==== Data for analysis
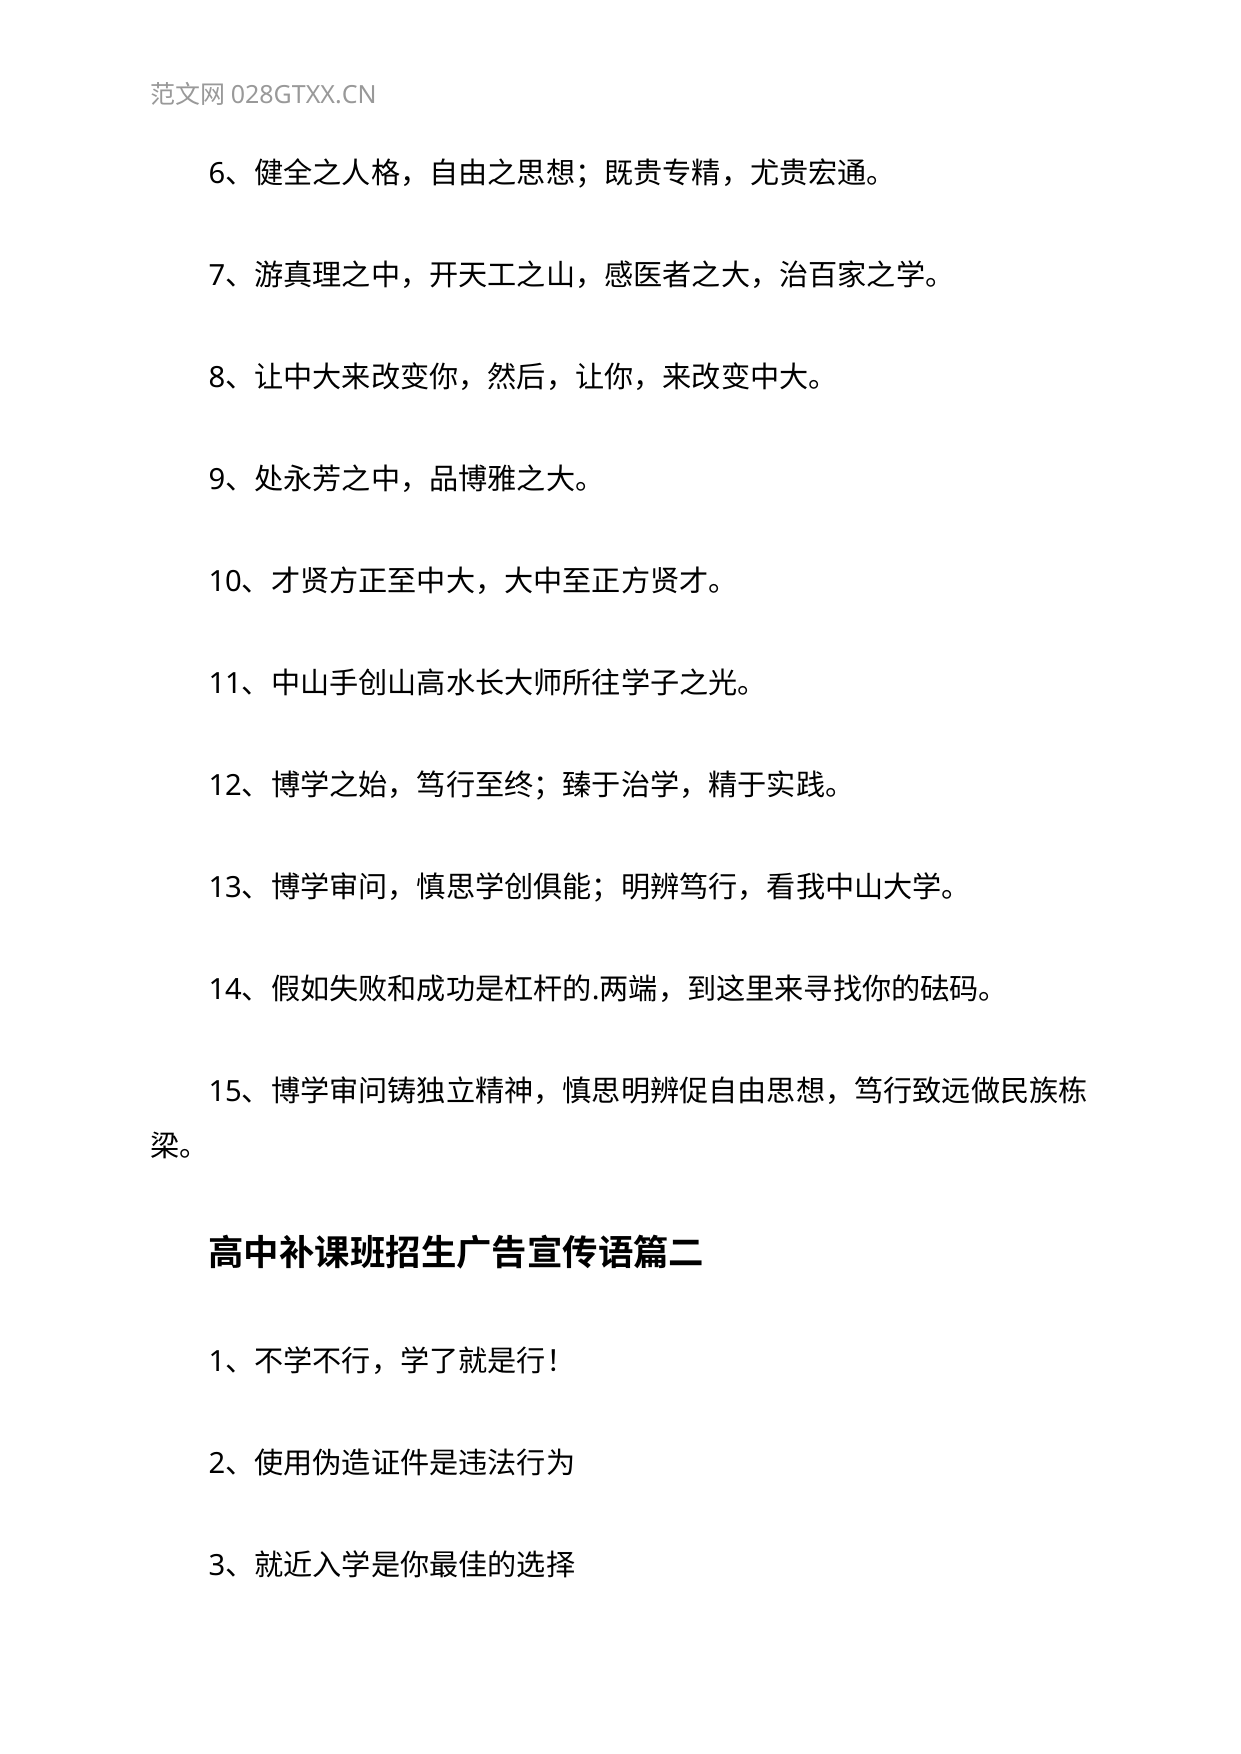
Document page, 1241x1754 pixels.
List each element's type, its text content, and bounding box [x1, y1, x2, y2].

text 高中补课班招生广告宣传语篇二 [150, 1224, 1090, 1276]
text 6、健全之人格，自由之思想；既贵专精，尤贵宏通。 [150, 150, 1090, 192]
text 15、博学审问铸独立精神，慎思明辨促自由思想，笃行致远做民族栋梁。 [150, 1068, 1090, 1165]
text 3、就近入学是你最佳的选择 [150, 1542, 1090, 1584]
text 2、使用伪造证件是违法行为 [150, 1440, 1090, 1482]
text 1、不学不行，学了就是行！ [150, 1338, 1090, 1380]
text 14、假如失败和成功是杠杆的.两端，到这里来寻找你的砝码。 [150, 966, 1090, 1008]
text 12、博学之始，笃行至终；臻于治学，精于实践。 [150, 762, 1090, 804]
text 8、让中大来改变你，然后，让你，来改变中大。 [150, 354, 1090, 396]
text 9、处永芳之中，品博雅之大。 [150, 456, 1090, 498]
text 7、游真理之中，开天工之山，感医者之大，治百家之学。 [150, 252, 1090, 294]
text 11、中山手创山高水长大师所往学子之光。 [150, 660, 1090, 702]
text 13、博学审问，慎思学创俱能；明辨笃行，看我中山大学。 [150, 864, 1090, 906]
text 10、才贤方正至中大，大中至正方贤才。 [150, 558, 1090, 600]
========
**Work to be completed**
This exercise asks for an exact repeat of the lines from the one holding "List each element's" through the end of the data above.

**Task response**
List each element's type, its text content, and bounding box [x1, y1, x2, y2].

text 高中补课班招生广告宣传语篇二 [150, 1224, 1090, 1276]
text 6、健全之人格，自由之思想；既贵专精，尤贵宏通。 [150, 150, 1090, 192]
text 15、博学审问铸独立精神，慎思明辨促自由思想，笃行致远做民族栋梁。 [150, 1068, 1090, 1165]
text 3、就近入学是你最佳的选择 [150, 1542, 1090, 1584]
text 2、使用伪造证件是违法行为 [150, 1440, 1090, 1482]
text 1、不学不行，学了就是行！ [150, 1338, 1090, 1380]
text 14、假如失败和成功是杠杆的.两端，到这里来寻找你的砝码。 [150, 966, 1090, 1008]
text 12、博学之始，笃行至终；臻于治学，精于实践。 [150, 762, 1090, 804]
text 8、让中大来改变你，然后，让你，来改变中大。 [150, 354, 1090, 396]
text 9、处永芳之中，品博雅之大。 [150, 456, 1090, 498]
text 7、游真理之中，开天工之山，感医者之大，治百家之学。 [150, 252, 1090, 294]
text 11、中山手创山高水长大师所往学子之光。 [150, 660, 1090, 702]
text 13、博学审问，慎思学创俱能；明辨笃行，看我中山大学。 [150, 864, 1090, 906]
text 10、才贤方正至中大，大中至正方贤才。 [150, 558, 1090, 600]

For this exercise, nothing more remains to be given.